- _Directive_: An exact copy of the lines from the one containing "Comments feed" through the final line of the records is the only acceptable answer.

⁂

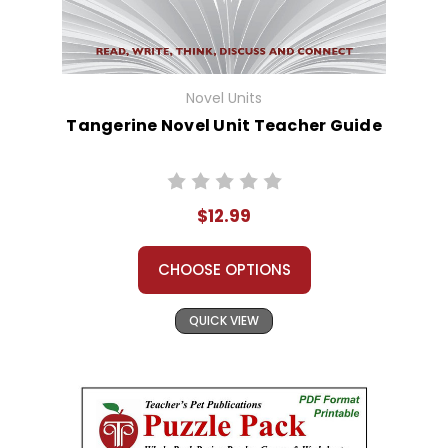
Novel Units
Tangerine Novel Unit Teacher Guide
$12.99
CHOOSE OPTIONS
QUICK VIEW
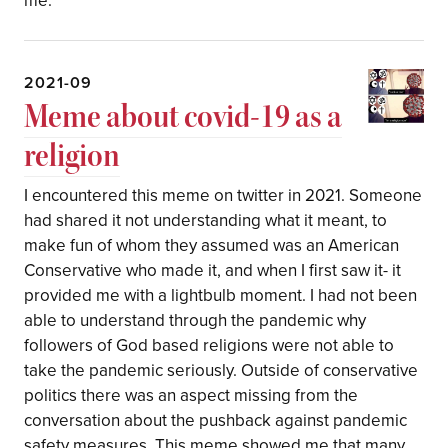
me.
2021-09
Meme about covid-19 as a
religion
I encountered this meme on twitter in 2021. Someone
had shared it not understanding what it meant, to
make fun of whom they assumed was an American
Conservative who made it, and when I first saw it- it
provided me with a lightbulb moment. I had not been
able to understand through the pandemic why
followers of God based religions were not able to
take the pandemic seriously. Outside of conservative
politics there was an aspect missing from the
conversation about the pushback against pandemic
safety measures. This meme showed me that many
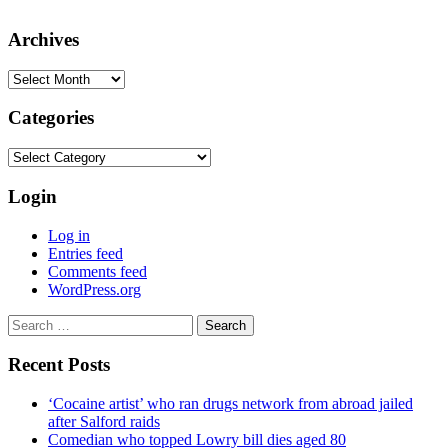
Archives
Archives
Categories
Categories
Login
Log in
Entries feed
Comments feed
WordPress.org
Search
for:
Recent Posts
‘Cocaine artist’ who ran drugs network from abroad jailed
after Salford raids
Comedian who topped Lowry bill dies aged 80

⁂

- _Result for this task_:
Comments feed
WordPress.org
Search
for:
Recent Posts
‘Cocaine artist’ who ran drugs network from abroad jailed
after Salford raids
Comedian who topped Lowry bill dies aged 80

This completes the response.